=== WORK TO BE COMPLETED ===
Turn the text lines of all the items below into one numbered list, running continuously from the first item to the last and skipping any blank lines. Leave the pictures out of your answer.

=== RECORDS FOR THIS TASK ===
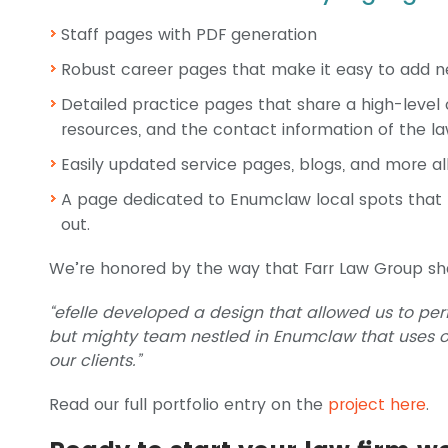
Staff pages with PDF generation
Robust career pages that make it easy to add n
Detailed practice pages that share a high-level 
resources, and the contact information of the l
Easily updated service pages, blogs, and more a
A page dedicated to Enumclaw local spots that
out.
We’re honored by the way that Farr Law Group sh
“efelle developed a design that allowed us to perf
but mighty team nestled in Enumclaw that uses o
our clients.”
Read our full portfolio entry on the
project here
.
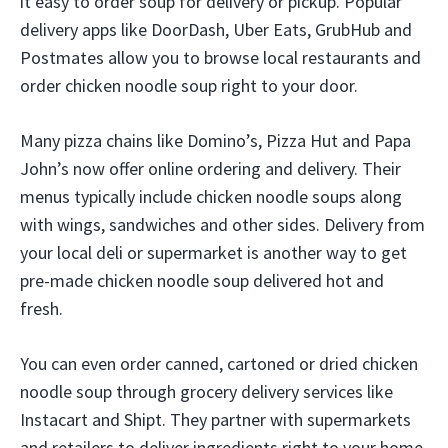
it easy to order soup for delivery or pickup. Popular
delivery apps like DoorDash, Uber Eats, GrubHub and
Postmates allow you to browse local restaurants and
order chicken noodle soup right to your door.
Many pizza chains like Domino’s, Pizza Hut and Papa
John’s now offer online ordering and delivery. Their
menus typically include chicken noodle soups along
with wings, sandwiches and other sides. Delivery from
your local deli or supermarket is another way to get
pre-made chicken noodle soup delivered hot and
fresh.
You can even order canned, cartoned or dried chicken
noodle soup through grocery delivery services like
Instacart and Shipt. They partner with supermarkets
and retailers to deliver ingredients right to your home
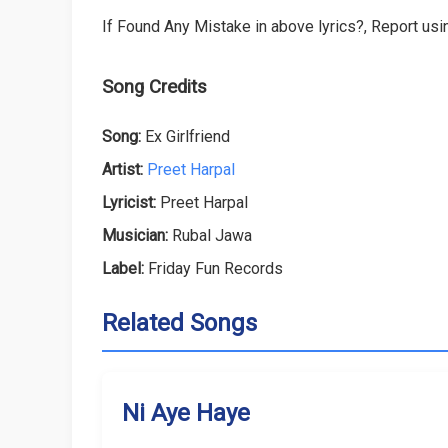
If Found Any Mistake in above lyrics?, Report usin
Song Credits
Song:
Ex Girlfriend
Artist:
Preet Harpal
Lyricist:
Preet Harpal
Musician:
Rubal Jawa
Label:
Friday Fun Records
Related Songs
Ni Aye Haye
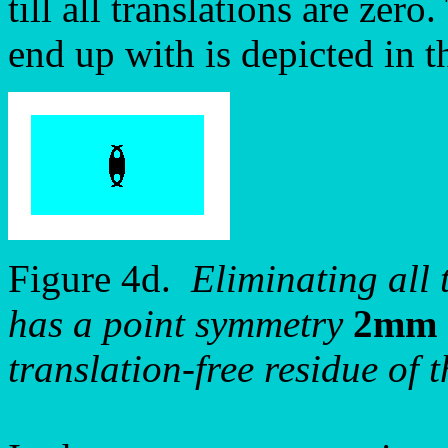
till all translations are zer
end up with is depicted in t
Figure 4d.
Eliminating all 
has a point symmetry
2mm
translation-free residue of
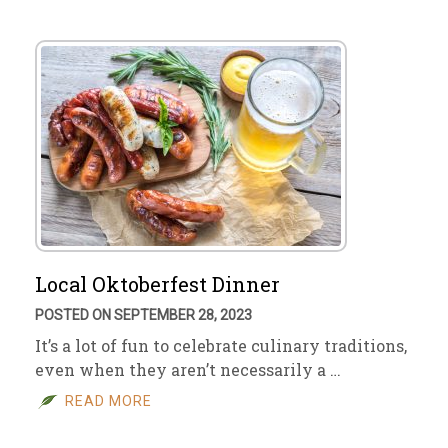
Local Oktoberfest Dinner
POSTED ON SEPTEMBER 28, 2023
It’s a lot of fun to celebrate culinary traditions,
even when they aren’t necessarily a …
READ MORE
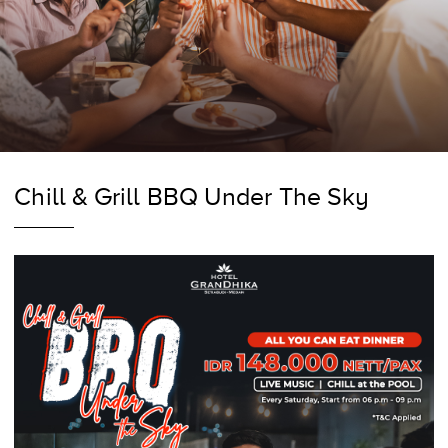
Chill & Grill BBQ Under The Sky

=== EXERCISE RESPONSE ===
1. Staff pages with PDF generation
2. Robust career pages that make it easy to add n
3. Detailed practice pages that share a high-level 
4. resources, and the contact information of the l
5. Easily updated service pages, blogs, and more a
6. A page dedicated to Enumclaw local spots that
7. out.
8. We’re honored by the way that Farr Law Group sh
9. “efelle developed a design that allowed us to perf
10. but mighty team nestled in Enumclaw that uses o
11. our clients.”
12. Read our full portfolio entry on the
13. project here
14. .
15. it easy to order soup for delivery or pickup. Popular
16. delivery apps like DoorDash, Uber Eats, GrubHub and
17. Postmates allow you to browse local restaurants and
18. order chicken noodle soup right to your door.
19. Many pizza chains like Domino’s, Pizza Hut and Papa
20. John’s now offer online ordering and delivery. Their
21. menus typically include chicken noodle soups along
22. with wings, sandwiches and other sides. Delivery from
23. your local deli or supermarket is another way to get
24. pre-made chicken noodle soup delivered hot and
25. fresh.
26. You can even order canned, cartoned or dried chicken
27. noodle soup through grocery delivery services like
28. Instacart and Shipt. They partner with supermarkets
29. and retailers to deliver ingredients right to your home
30. If Found Any Mistake in above lyrics?, Report usin
31. Song Credits
32. Song:
33. Ex Girlfriend
34. Artist:
35. Preet Harpal
36. Lyricist:
37. Preet Harpal
38. Musician:
39. Rubal Jawa
40. Label:
41. Friday Fun Records
42. Related Songs
43. Ni Aye Haye
44. till all translations are zer
45. end up with is depicted in t
46. Figure 4d.
47. Eliminating all 
48. has a point symmetry
49. 2mm
50. translation-free residue of
51. Local Oktoberfest Dinner
52. POSTED ON SEPTEMBER 28, 2023
53. It’s a lot of fun to celebrate culinary traditions,
54. even when they aren’t necessarily a …
55. READ MORE
56. Chill & Grill BBQ Under The Sky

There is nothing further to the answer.